Antonio Caro is one of the most influential Colombian artists in Latin America. Since the seventies, Antonio Caro is a figure of revolution. Today, with over forty years of experience, not only remains in force, but still shakes the foundations of the national art scene. Caro is a legend: a kind of superhero.
He is recognized as one of the pioneers of conceptual art in Latin America and owning a particular brand that mixes irreverence and controversy. At 63 years and still select their daily pint, which is the same for decades: jeans, boots, shirts with slogans and backpacks slung over his chest. One of his most representative works is “Colombia” which made the calligraphy of the famous brand of soda Coca Cola, image through which the artist expresses Colombia pays homage to the American empire.
The artist Luis Camnitzer has written that Caro’s strategies are those of a “visual guerrilla.” His work questions how Colombia’s cultural institutions attempted to expel internal difference from the narratives of Latin American nations during the Cold War. Caro’s first well-known work,Friends: Late Homage to Your Friends from Zipaquirá, Manaure and Galerazamba (Head of Lleras)* consisted of a head made of salt, outfitted with spectacles, bearing a strong resemblance to Carlos Lleras Restrepo, a former president of Colombia. The piece was first shown at the 1970 salon of the National Museum of Colombia, an iconic institution in the cultural construction of Colombia as a modern nation. It was placed inside a glass box where the salt slowly dissolved and salt water ran all over the museum’s floor. Some art critics—and the political left—interpreted the work as an amusing critique of how Colombia’s ruling class had caused our society’s deterioration. Head of Lleras received honors in the salon and, as Caro says, “catapulted” him to a position of prominence in Colombia.
“COLOMBIA” his work Colombia on metal sheet. An artwork that for decades has brought to the mind of its audience debates about the identity of Colombians and the consumer society they belong to. As years go by, the Colombia piece has not stopped been current on the contrary, it forces us more and more to reflect upon a culture that revolves around a capitalist society and that has come to define us as people. “This superimposition of “Colombia and the Coca-Cola logo points not just at U.S. imperialism but at how “we” and “they” cannot be disentangled one from the other”. (Suescun, 1998)

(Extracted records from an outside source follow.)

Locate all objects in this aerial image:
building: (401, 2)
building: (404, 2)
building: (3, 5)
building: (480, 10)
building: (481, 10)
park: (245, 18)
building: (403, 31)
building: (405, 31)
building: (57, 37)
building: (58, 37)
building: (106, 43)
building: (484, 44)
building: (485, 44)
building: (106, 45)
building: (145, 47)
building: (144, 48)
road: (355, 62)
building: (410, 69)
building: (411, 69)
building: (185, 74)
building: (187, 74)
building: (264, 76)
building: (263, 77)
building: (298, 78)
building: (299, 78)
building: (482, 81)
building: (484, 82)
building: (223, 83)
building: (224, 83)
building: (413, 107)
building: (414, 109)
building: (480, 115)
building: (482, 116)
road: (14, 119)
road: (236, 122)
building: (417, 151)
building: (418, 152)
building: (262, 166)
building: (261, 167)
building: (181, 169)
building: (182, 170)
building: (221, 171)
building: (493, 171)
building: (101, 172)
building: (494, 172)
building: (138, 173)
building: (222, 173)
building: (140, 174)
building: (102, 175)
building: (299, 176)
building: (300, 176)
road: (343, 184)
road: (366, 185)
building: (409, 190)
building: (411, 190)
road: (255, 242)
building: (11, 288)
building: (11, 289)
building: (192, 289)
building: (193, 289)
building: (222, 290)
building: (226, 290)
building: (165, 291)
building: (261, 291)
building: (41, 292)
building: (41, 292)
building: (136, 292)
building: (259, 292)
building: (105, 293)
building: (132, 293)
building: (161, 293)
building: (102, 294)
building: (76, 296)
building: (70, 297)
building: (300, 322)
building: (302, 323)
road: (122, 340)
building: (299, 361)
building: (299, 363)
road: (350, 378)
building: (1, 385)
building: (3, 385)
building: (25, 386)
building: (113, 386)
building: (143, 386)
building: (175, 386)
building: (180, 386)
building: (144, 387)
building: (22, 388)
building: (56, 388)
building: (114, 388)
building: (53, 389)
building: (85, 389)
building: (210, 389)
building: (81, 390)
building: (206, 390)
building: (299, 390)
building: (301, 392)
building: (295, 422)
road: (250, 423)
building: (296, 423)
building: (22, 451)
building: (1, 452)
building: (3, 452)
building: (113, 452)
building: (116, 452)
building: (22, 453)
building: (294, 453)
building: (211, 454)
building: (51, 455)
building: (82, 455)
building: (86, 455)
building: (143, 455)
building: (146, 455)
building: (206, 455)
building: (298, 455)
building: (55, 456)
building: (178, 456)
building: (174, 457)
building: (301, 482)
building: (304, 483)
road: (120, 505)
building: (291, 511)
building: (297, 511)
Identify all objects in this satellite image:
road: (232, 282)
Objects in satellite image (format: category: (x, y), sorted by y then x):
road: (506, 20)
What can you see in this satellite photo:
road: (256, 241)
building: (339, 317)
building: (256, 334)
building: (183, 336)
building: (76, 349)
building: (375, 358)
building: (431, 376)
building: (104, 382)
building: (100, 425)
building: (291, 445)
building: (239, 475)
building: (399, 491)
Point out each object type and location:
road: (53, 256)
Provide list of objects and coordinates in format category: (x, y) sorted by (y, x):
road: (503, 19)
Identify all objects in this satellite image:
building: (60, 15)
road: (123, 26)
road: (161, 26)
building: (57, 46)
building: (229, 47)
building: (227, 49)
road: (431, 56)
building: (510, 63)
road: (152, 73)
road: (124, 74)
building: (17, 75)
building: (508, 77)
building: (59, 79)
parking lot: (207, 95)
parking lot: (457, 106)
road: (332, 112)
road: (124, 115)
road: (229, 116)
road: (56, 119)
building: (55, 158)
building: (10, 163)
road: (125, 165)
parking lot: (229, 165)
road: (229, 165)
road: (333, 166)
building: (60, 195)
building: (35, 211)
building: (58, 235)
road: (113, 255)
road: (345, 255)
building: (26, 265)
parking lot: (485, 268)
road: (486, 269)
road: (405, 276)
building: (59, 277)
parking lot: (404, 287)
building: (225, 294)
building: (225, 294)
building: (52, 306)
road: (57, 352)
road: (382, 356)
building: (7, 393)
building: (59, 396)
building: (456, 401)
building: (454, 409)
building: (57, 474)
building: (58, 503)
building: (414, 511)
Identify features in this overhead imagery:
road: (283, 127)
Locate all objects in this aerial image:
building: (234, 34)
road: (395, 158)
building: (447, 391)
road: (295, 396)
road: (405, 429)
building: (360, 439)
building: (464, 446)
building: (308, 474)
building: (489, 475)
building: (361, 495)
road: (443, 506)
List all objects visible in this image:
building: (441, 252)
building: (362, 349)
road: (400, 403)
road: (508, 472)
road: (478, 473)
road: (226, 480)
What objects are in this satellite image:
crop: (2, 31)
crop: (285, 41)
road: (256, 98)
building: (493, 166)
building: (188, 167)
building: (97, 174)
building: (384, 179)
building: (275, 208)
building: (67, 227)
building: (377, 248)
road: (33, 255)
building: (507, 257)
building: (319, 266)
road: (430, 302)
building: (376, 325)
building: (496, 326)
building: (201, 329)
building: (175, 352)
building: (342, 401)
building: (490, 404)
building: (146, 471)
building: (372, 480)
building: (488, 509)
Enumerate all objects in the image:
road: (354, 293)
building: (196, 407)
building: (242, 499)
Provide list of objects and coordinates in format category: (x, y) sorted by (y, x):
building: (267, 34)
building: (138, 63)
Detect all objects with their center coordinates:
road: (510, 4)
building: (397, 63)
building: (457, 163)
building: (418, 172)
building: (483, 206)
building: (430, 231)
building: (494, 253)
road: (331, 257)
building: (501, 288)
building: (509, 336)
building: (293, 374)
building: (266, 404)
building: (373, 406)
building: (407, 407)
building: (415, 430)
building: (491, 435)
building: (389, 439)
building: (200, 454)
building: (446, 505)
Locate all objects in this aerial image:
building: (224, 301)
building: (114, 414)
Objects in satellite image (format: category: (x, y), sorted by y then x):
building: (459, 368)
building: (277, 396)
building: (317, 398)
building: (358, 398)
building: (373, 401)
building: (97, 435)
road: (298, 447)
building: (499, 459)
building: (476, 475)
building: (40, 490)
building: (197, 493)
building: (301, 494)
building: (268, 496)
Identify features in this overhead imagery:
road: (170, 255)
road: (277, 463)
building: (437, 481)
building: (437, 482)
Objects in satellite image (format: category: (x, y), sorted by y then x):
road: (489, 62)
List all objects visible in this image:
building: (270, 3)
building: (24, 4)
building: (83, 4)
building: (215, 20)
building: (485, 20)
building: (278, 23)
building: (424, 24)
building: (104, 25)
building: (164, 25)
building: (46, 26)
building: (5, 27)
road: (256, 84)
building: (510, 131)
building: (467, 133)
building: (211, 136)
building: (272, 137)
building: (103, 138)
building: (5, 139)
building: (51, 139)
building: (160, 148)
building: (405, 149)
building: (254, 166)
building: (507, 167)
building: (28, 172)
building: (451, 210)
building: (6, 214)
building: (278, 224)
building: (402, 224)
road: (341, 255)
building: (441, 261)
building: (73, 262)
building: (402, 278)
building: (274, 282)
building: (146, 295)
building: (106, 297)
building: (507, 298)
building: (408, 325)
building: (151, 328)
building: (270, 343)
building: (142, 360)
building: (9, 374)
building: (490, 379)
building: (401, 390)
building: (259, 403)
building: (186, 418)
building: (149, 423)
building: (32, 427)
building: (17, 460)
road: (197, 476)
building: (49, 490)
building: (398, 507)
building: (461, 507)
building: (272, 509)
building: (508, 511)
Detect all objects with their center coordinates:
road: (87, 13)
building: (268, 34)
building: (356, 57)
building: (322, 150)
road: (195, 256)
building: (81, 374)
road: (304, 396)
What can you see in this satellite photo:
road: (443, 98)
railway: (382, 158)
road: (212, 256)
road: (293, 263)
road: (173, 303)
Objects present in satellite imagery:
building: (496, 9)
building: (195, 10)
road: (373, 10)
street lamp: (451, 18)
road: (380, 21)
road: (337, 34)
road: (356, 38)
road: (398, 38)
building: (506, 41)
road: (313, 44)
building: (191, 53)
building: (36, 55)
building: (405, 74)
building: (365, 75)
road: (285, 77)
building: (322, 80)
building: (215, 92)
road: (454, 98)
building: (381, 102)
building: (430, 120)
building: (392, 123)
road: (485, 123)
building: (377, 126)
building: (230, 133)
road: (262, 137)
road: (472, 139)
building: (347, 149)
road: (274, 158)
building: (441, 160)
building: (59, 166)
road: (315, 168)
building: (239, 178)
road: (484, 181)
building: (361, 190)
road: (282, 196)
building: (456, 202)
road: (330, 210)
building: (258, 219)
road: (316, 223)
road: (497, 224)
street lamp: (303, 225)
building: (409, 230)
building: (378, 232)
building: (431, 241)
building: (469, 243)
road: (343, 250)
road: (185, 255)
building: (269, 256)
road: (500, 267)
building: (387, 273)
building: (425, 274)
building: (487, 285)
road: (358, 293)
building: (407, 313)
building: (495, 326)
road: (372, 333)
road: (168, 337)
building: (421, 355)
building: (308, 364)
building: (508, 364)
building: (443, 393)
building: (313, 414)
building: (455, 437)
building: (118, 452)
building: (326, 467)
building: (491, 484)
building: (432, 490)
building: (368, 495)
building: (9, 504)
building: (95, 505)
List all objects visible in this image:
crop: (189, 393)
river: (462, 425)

Antonio Caro (b. 1950, Bogotá, Colombia) is a contemporary artist known for using conceptualizations and iconic visuals that often make political commentary about his home country. Since 1970, Caro has built a career that, according to the categorizations of history and criticism, denotes an authentic example of conceptual art in Colombia. Since then, Caro’s work has proposed a critical eye on social and political conditions in his country, as to their academic and popularly understood historical connotations. Caro’s work is achieved through the implementation of informal procedures in traditional artistic practice, including photocopying, public installations, lectures, posters, and materials related to indigenous cultural practices, such as salt or achiote. The vast majority of his work makes use of text as a tool to communicate strong messages, but instead acquires the paradoxical nuances of a political nature as a means of production and dissemination. One may classify Caro’s art as politically charged pop art. In 1998, Caro received the prestigious Guggenheim Fellowship.